Abstract

Frigo et al. proposed an ideal cache model and a recursive cache-oblivious technique to design sequential cache-efficient algorithms in an oblivious fashion. Ballard et al. pointed out that it is a fundamental open problem to extend the technique to an arbitrary architecture. Ballard et al. raised another open question on how to parallelize Strassen's algorithm exactly and efficiently on an arbitrary number of processors. We propose a novel way of partitioning a cache-oblivious algorithm to achieve perfect strong scaling on an arbitrary number, even a prime number, of processors within a certain range in a shared-memory setting.
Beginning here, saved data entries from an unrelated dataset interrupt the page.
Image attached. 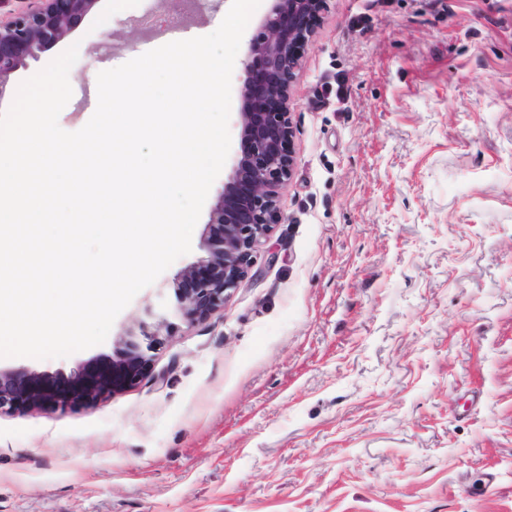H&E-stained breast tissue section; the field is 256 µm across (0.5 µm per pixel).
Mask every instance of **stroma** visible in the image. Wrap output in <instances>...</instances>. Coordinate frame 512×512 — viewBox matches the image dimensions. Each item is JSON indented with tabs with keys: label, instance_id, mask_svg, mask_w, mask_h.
<instances>
[{
	"label": "stroma",
	"instance_id": "1",
	"mask_svg": "<svg viewBox=\"0 0 512 512\" xmlns=\"http://www.w3.org/2000/svg\"><path fill=\"white\" fill-rule=\"evenodd\" d=\"M177 0H98L0 95L70 46L85 88L161 46ZM283 215L223 310L186 324L192 249L104 343L4 368L70 371L166 318L139 380L0 416V512H512V0H329L289 105Z\"/></svg>",
	"mask_w": 512,
	"mask_h": 512
}]
</instances>
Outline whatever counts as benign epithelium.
<instances>
[{
    "label": "benign epithelium",
    "mask_w": 512,
    "mask_h": 512,
    "mask_svg": "<svg viewBox=\"0 0 512 512\" xmlns=\"http://www.w3.org/2000/svg\"><path fill=\"white\" fill-rule=\"evenodd\" d=\"M30 10L0 23V91L26 58L61 42L72 21L88 14L96 0H37ZM326 0H274L270 13L249 41L238 113L241 157L212 208L209 225L222 233L204 239L208 256L189 267L174 288L178 310L187 324L224 308L247 276L256 243L282 220L280 190L290 179L294 158L289 149L291 84L300 67L301 49L313 29L303 23L319 15ZM264 81L256 84L257 71ZM114 356L87 361L68 376L25 367L0 368V415L46 404L64 407L92 402L134 383L157 345L156 333L142 321L138 333L120 340Z\"/></svg>",
    "instance_id": "7a95c632"
}]
</instances>
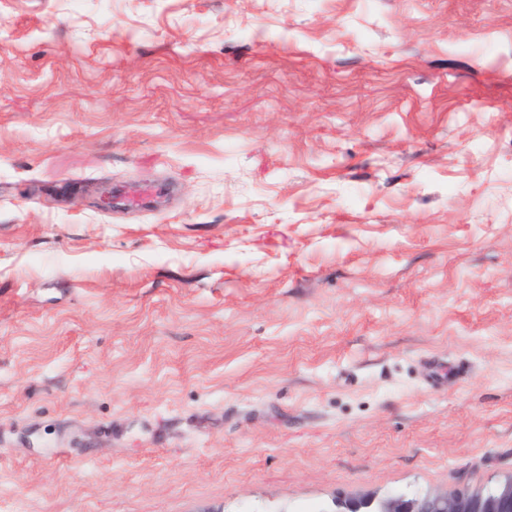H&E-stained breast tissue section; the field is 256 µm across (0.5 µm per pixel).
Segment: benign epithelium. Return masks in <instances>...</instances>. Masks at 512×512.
I'll return each instance as SVG.
<instances>
[{"instance_id":"obj_1","label":"benign epithelium","mask_w":512,"mask_h":512,"mask_svg":"<svg viewBox=\"0 0 512 512\" xmlns=\"http://www.w3.org/2000/svg\"><path fill=\"white\" fill-rule=\"evenodd\" d=\"M370 500L378 502L379 512H512V478L487 496L427 493L413 498L372 496Z\"/></svg>"}]
</instances>
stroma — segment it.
Listing matches in <instances>:
<instances>
[{"instance_id":"stroma-1","label":"stroma","mask_w":512,"mask_h":512,"mask_svg":"<svg viewBox=\"0 0 512 512\" xmlns=\"http://www.w3.org/2000/svg\"><path fill=\"white\" fill-rule=\"evenodd\" d=\"M511 476L512 0H0V512ZM161 192L157 186H127L122 193L121 204L125 208L148 209Z\"/></svg>"}]
</instances>
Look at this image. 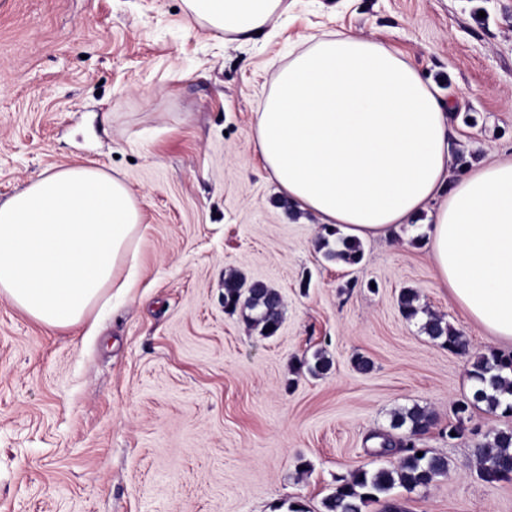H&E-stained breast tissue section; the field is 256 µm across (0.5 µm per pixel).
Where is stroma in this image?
<instances>
[{
    "mask_svg": "<svg viewBox=\"0 0 512 512\" xmlns=\"http://www.w3.org/2000/svg\"><path fill=\"white\" fill-rule=\"evenodd\" d=\"M227 41L183 0H0V202L69 164L125 180L142 211L134 288L98 321L47 329L0 297V512H324L337 478L395 466L375 435L395 409L447 476L389 500L403 512H512L472 449L512 416L470 397L476 357L512 343L436 287L424 237L362 243L348 265L318 249L251 137L278 66L305 38L369 36L400 50L449 103L451 176L512 155V0H284ZM275 288L278 333L224 310V274ZM413 288L469 343L455 353L403 318ZM330 371L310 375L315 351ZM363 356L370 372L355 369ZM462 426L459 438L448 430Z\"/></svg>",
    "mask_w": 512,
    "mask_h": 512,
    "instance_id": "35a3bbf8",
    "label": "stroma"
}]
</instances>
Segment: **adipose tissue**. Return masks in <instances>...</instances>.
Here are the masks:
<instances>
[{"instance_id": "ef3b65f1", "label": "adipose tissue", "mask_w": 512, "mask_h": 512, "mask_svg": "<svg viewBox=\"0 0 512 512\" xmlns=\"http://www.w3.org/2000/svg\"><path fill=\"white\" fill-rule=\"evenodd\" d=\"M189 16L236 39L265 28L283 0H183ZM251 137L298 210L351 238L390 237L428 216L438 287L477 328L512 342V157L450 180L448 114L416 66L374 38L312 36L274 73ZM142 214L104 169L43 171L0 204V297L38 323L84 321L137 274Z\"/></svg>"}]
</instances>
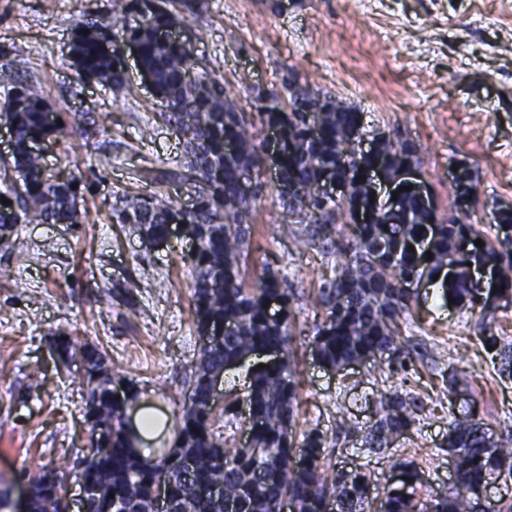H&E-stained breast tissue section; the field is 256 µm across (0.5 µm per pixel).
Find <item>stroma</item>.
Returning a JSON list of instances; mask_svg holds the SVG:
<instances>
[{"mask_svg": "<svg viewBox=\"0 0 512 512\" xmlns=\"http://www.w3.org/2000/svg\"><path fill=\"white\" fill-rule=\"evenodd\" d=\"M0 0V64L40 83L56 109L85 112L88 124L48 141L49 171L81 182L80 224H21L0 247V266L16 281H0V478L22 498L29 475L63 473L77 479L88 426L82 358L56 367L54 341L90 343L136 386L140 398L178 419L188 398L201 342L194 324L193 278L185 238L147 247L131 225L119 223L122 194L163 189L180 204L194 191L177 181L156 186L145 163L182 158L184 139L160 116L162 106L126 51L127 84L80 81L69 43L76 23L112 26L123 0ZM176 36L190 42L194 73L209 72L239 111L252 112L258 93L284 84L310 85L362 112L364 132L395 133L418 149L419 170L438 217L450 214V171L466 161L479 178L481 208L471 221L493 239V204H512V0H189L178 8ZM252 200L254 281L263 266L281 270L293 290V354L298 372L296 431L320 433L326 470L360 471L382 498L399 463L422 475L417 496L451 487L448 429L472 416L494 433L512 426V364L487 353L478 312L448 304L437 283L415 289L397 342L406 362L383 357L333 370L311 352L323 320L321 285L335 274L336 256L305 246L281 230L285 213L271 172ZM467 369V385L449 389V376ZM40 371L34 389L29 375ZM247 372H225L215 424L230 447L246 440L244 413L224 409L242 401ZM400 392L415 405L411 428L382 451L365 436L382 417V393Z\"/></svg>", "mask_w": 512, "mask_h": 512, "instance_id": "stroma-1", "label": "stroma"}]
</instances>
Our approach is Processor-Aware but Cache-Oblivious (PACO). We demonstrate our approach on several important cache-oblivious algorithms, including longest common sub-sequence (LCS), classic rectangular matrix multiplication (MM), Strassen's algorithm, and comparison-based sorting. By our approach, we provide an almost exact solution to the open problem on parallelizing Strassen. We discuss how to extend our approach to a distributed-memory architecture, or even a heterogeneous computing system. Hence, our work may provide a new perspective on the fundamental open problem of extending the recursive cache-oblivious technique to an arbitrary architecture. By preliminary experiments, our algorithms outperform significantly state-of-the-art Processor-Oblivious (PO) and Processor-Aware (PA) counterparts.